People that are congruent are one hundred pure. No internal conflicts. When they say a product is good, they believe it all the way down into their bones.
This is the main reason why Zig Zigler recommended that if you’re selling pots and pans, you’d better own the pots and pans.
So when you recommended them, people would believe you were honest.
So, how we increase congruence? Remove internal conflicts.
How do you do this? Integration of parts.
This may or may not be true, but it’s a useful hallucination.
Everybody’s got parts. When you want to eat ice cream, for example, part of you wants to enjoy the delicious flavor and texture, while another part of you knows that you’ll gain weight and feel terrible later on.
When you want to wait up early, part of you knows the benefit of early rising, but another part of you wants to continue sleeping.
When you get ALL your parts working together for the same goal, you’ll be incredibly congruent, fantastically magnetic, and irresistibly persuasive.
Here’s what you do.
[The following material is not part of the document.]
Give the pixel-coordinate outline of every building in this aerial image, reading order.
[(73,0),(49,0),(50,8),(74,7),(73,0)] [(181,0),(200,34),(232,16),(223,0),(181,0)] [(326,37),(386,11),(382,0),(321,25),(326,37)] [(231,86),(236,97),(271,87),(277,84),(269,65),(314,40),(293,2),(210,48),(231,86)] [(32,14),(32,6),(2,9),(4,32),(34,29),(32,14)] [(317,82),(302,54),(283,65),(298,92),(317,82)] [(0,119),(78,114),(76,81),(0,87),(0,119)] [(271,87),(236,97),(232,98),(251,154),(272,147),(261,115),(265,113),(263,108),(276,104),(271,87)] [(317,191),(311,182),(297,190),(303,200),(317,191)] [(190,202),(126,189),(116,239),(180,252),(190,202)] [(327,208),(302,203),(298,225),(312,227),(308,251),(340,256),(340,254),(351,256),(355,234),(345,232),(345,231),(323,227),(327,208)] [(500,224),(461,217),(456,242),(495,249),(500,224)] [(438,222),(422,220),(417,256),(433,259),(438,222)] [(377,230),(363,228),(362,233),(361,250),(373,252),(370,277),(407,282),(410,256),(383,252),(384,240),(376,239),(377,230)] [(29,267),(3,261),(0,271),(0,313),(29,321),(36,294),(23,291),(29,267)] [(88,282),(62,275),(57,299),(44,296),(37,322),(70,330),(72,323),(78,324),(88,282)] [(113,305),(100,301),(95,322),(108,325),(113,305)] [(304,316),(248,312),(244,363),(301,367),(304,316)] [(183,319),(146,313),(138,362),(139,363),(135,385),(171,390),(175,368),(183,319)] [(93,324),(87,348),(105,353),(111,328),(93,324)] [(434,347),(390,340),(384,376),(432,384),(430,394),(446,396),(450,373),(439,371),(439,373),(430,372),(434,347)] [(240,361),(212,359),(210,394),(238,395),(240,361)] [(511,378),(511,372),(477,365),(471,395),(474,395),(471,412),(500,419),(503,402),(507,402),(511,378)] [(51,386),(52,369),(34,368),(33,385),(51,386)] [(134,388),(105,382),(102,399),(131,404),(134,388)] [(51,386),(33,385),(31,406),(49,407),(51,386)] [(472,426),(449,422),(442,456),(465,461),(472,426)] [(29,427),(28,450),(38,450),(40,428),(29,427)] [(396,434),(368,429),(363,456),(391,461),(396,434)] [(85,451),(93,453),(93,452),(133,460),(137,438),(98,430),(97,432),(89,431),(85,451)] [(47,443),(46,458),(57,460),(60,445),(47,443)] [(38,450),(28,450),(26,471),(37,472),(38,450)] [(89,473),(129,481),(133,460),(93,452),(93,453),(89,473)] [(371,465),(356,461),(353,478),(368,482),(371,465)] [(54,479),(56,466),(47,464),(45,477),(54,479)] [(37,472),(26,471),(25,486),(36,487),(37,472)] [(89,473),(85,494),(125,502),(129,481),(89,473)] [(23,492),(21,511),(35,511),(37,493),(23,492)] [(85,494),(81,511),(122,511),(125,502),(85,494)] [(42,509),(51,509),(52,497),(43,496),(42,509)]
Take something you’re considering. Something that part of you wants, yet another part of you has doubts.
Sit there, and hold out each hand. Invite each part to come out. Get them in a dialogue.
Find out what they want. Find out why they want it. Get them talking about higher level criteria.
Imagine you’re an objective third party in some kind of union negotiation. What you’re after is for those two parts to ultimately agree that they’re after the same thing, and those two initial goals, which seemed to be diametrically opposed, are actually one in the same.
Play around with this, and see what happens.